[Opening Record set section]
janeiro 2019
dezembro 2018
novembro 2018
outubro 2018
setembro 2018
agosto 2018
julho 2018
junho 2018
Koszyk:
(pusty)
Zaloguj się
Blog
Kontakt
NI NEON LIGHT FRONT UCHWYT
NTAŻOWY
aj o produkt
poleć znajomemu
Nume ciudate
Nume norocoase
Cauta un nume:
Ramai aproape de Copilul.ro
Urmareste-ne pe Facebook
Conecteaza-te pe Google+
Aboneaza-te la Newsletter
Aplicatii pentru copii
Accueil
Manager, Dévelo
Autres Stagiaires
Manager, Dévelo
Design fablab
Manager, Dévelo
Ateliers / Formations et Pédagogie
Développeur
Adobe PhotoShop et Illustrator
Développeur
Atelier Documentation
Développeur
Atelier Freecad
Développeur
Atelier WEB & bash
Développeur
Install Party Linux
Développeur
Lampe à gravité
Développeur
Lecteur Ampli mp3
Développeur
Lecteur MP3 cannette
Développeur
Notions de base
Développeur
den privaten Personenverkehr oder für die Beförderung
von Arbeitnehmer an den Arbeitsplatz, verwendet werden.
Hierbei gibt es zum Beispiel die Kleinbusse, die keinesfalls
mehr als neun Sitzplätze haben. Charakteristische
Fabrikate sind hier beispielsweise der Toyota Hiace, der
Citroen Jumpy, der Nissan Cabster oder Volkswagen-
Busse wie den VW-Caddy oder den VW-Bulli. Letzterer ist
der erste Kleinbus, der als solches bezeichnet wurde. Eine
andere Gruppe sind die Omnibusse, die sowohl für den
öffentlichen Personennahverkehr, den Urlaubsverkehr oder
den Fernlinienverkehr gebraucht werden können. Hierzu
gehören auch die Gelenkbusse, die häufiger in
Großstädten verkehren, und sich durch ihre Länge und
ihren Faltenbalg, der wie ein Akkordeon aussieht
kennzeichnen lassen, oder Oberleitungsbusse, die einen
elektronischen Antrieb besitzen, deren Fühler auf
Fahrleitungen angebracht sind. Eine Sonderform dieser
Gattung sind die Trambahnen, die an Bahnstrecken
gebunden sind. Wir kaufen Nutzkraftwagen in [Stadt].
[Closing Record set section]
Scan the data above; copy every line where "oder" appears.

den privaten Personenverkehr oder für die Beförderung
Citroen Jumpy, der Nissan Cabster oder Volkswagen-
Busse wie den VW-Caddy oder den VW-Bulli. Letzterer ist
öffentlichen Personennahverkehr, den Urlaubsverkehr oder
kennzeichnen lassen, oder Oberleitungsbusse, die einen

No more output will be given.